| Brief |
Go to the line holding "Table 8. Comparison" in the data below. Return it and each line after it through the last, exactly, and skip the pictures.
Top of Material provided
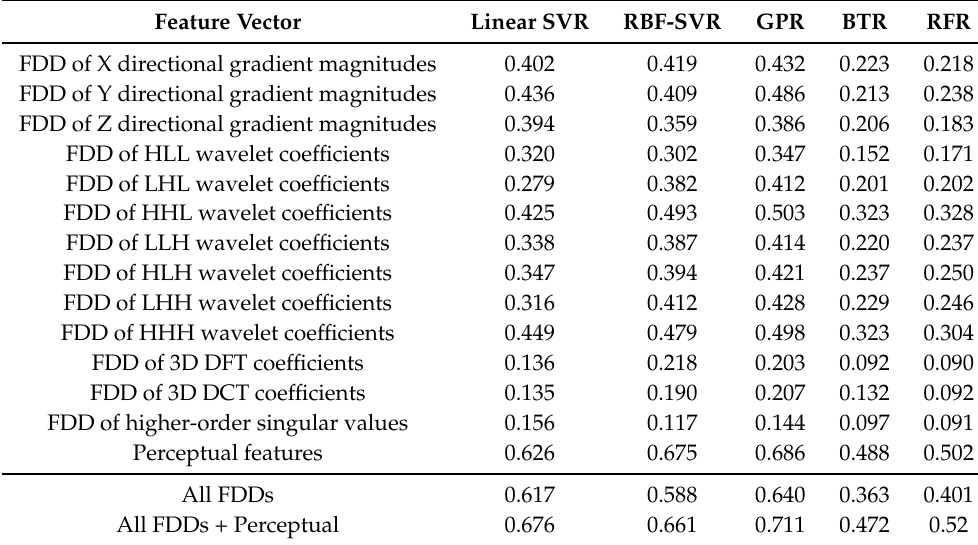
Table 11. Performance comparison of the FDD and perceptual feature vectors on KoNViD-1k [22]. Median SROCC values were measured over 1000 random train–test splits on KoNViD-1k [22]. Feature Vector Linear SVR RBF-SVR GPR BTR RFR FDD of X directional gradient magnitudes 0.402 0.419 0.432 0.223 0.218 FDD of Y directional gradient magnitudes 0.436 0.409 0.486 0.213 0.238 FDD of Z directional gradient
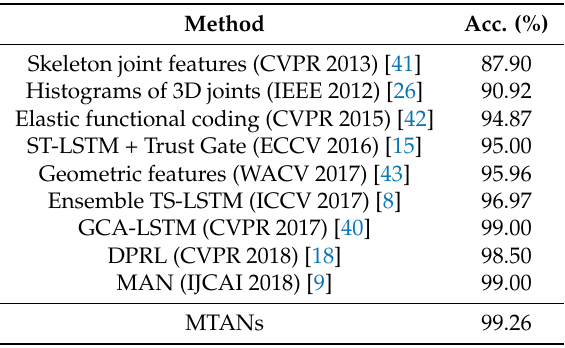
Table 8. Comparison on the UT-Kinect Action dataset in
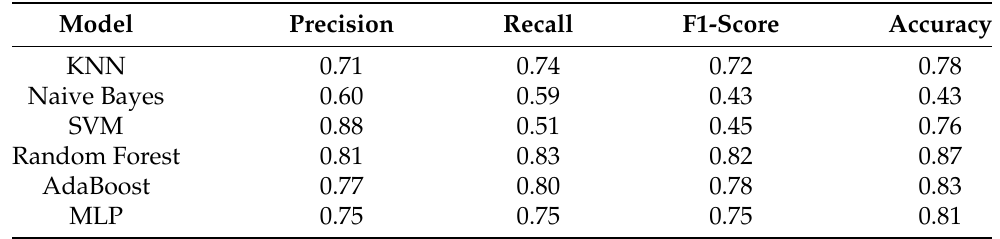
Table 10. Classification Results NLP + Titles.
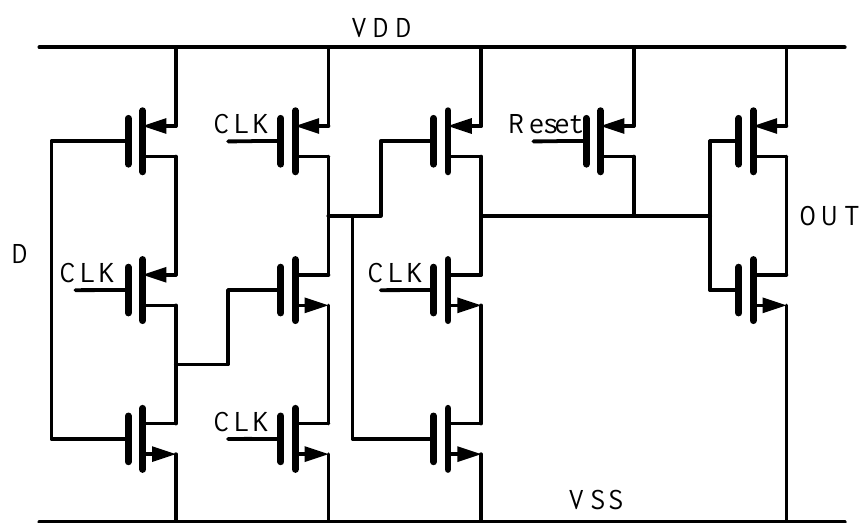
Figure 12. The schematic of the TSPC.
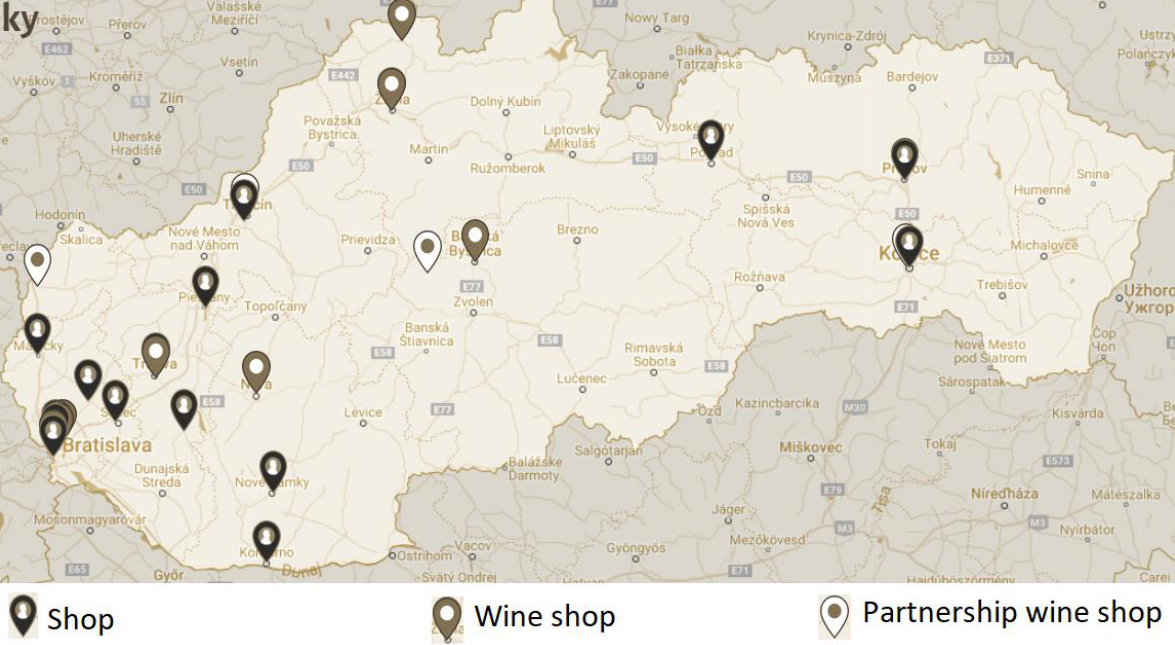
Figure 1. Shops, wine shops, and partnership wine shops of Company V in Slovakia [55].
Bottom of Material provided
| Output of the exercise |
Table 8. Comparison on the UT-Kinect Action dataset in
Table 10. Classification Results NLP + Titles.
Figure 12. The schematic of the TSPC.
Figure 1. Shops, wine shops, and partnership wine shops of Company V in Slovakia [55].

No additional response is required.